A week ago in his PGA Tour debut at the Farmers Insurance Open at Torrey Pines, Woods finished 80th after failing to make the secondary cut through 54 holes, his poorest finish in the event he has won seven times.

The 80th-41st place start to the 2014 year surpasses his previous worst, when he tied for 44th at Torrey Pines and followed with a 20th-place finish in Dubai in 2011.

In 18 years on tour, Woods, 38, has won at least one of his first two starts in a calendar year nine times, and three times started a year with consecutive victories in his first two starts. In 2013 he began with a missed cut at the Abu Dhabi HSBC Championship but followed with a four-stroke victory a week later at Torrey Pines.

Woods was well down the leaderboard over the weekend, but it didn't appear to bother tournament organisers, who were paying him a seven-figure appearance fee to be in the field.

"He's obviously not on top of his game, everyone wants to see the real Tiger," said Adrian Flaherty, the tournament director for the Dubai event. "To get him in the last group on Sunday and go around like before and shoot 30 on the back like he's done … we all got the excitement.

"To be honest, [Saturday] worked really well because he played early and got the crowd in. And they stayed here. Today is almost the same. In a way, there are plusses to [him not being in contention.]"

Flaherty said the tournament would love to have Woods back because "I don't think it ever wears off. The guy brings everything, the whole ballgame, to the tournament.

"I don't think the novelty ever wears off here. I think he is by far the biggest and one of the greatest athletes that's ever been in this country. Everyone is always pleased to see him."

Whether U.A.E. residents will see him next year is likely a matter of scheduling. The European Tour schedule is not set for 2015, and Woods indicated earlier this week he would hate to miss Torrey Pines if there were a conflict - although he did two years ago when he played in Abu Dhabi.

For Woods, there are more immediate scheduling questions. The Tuesday outing at Dehli Country Club is believed to be for another seven-figure payday and is on behalf of Hero MotoCorp, whose CEO Pawan Manjal, is a big golf supporter. The event is closed to the public.
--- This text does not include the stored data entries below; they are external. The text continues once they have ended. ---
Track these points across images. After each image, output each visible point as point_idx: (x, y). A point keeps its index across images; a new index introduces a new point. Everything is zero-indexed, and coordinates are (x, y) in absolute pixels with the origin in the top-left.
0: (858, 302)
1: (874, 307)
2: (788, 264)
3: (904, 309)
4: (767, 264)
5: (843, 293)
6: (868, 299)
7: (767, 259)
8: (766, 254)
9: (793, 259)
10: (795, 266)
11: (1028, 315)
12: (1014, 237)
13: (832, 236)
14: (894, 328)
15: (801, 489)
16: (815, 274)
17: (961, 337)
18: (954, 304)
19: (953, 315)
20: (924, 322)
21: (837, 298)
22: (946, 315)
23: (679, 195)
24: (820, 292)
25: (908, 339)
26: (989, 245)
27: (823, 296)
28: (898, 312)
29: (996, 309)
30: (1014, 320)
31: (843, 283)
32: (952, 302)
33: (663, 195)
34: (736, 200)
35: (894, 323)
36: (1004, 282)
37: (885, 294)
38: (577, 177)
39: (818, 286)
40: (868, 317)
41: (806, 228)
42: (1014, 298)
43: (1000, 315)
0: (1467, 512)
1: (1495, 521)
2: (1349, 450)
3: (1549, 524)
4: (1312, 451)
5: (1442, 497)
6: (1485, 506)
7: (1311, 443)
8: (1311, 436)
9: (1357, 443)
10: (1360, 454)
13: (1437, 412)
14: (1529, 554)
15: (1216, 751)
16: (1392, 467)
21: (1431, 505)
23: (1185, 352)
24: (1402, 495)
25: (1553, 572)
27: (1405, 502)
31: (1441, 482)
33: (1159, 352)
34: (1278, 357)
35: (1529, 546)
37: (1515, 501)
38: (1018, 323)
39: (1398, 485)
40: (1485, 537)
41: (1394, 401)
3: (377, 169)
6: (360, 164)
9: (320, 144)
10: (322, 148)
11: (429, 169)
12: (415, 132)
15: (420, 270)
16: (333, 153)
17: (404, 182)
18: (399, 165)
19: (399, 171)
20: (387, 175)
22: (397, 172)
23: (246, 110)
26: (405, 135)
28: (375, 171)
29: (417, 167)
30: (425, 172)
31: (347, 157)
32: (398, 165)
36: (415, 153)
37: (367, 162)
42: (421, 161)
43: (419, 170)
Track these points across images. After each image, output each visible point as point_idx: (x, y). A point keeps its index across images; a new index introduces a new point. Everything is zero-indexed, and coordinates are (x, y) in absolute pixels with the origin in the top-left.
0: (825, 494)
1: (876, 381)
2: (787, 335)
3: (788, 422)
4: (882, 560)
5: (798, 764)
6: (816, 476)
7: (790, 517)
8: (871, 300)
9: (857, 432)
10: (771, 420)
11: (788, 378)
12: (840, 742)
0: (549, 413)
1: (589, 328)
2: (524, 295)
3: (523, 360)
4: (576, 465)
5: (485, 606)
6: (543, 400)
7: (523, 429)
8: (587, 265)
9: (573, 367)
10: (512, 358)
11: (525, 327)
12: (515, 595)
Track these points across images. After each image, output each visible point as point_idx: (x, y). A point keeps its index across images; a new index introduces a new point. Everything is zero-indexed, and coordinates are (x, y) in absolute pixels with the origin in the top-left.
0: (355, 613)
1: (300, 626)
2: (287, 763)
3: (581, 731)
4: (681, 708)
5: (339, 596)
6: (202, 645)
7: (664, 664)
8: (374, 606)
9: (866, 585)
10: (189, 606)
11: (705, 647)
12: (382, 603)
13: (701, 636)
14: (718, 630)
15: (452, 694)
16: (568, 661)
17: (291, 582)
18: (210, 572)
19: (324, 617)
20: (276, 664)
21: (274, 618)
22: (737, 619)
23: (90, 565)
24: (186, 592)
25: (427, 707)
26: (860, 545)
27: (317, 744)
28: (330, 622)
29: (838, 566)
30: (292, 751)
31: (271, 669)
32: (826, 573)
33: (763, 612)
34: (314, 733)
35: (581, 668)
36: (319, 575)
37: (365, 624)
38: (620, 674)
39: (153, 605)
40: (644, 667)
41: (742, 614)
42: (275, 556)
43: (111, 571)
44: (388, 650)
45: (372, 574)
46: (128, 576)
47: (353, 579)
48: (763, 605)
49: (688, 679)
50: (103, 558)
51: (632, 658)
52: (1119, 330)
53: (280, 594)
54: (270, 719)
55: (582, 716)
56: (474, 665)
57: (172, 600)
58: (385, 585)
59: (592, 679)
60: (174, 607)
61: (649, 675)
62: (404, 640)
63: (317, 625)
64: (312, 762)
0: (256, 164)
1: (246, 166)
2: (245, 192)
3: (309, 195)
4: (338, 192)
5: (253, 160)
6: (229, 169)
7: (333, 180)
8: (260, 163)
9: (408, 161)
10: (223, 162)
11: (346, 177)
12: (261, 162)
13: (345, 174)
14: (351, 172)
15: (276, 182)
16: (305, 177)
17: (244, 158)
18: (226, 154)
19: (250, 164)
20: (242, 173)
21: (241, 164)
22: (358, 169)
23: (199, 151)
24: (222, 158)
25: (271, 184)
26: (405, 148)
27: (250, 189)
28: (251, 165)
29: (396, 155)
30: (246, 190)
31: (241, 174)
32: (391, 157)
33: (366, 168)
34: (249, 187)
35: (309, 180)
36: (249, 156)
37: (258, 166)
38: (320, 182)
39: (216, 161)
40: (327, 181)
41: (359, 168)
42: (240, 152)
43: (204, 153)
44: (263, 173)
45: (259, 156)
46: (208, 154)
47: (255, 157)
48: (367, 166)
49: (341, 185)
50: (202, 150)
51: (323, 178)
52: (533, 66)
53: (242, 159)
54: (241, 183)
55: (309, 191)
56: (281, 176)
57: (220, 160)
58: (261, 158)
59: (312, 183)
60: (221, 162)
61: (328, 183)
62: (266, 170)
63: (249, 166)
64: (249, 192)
Although Woods did not say so on Sunday, indications are that he will skip the WGC-Accenture Match Play in three weeks and resume his schedule at the Honda Classic, near his Florida home, starting February 27. It would then follow that Woods would defend his titles at the WGC-Cadillac Championship at Doral and the Arnold Palmer Invitational.

In the meantime, there will be conjecture about what it all means.

Hank Haney, Woods' former coach, said on his Sirius XM radio show last week that he felt Woods spent too much time in the gym in the off-season and not enough working on his game. For his part, Woods twice this week referred to his "old coach" and "old patterns" that he reverted to as part of his problems.

On Sunday, Sky Sports lead analyst Ewen Murray said on the European Tour broadcast that it was the "worst I've seen him technically."

And yet, last week at Torrey Pines, when Woods was suffering through one of his worst performances, Sean Foley, his current coach, simply suggested we're just into the first few days of Woods' year.

Woods maintained that there was progress in the Middle East.

"A quick little fix to my grip and that was all good, and the driving was something that I didn't really do very well last week," he said. "This weekend, nice to be able to start piping it out there again and getting it out there with the big boys. When I didn't have my grip back, I obviously throttled back a little bit, try to get the ball in play, and just don't hit it as far.

"I'm able to now start letting it go, a couple of carries in the 310 [yards], 315 range and I hit over the top of them. So that's back to where I should be."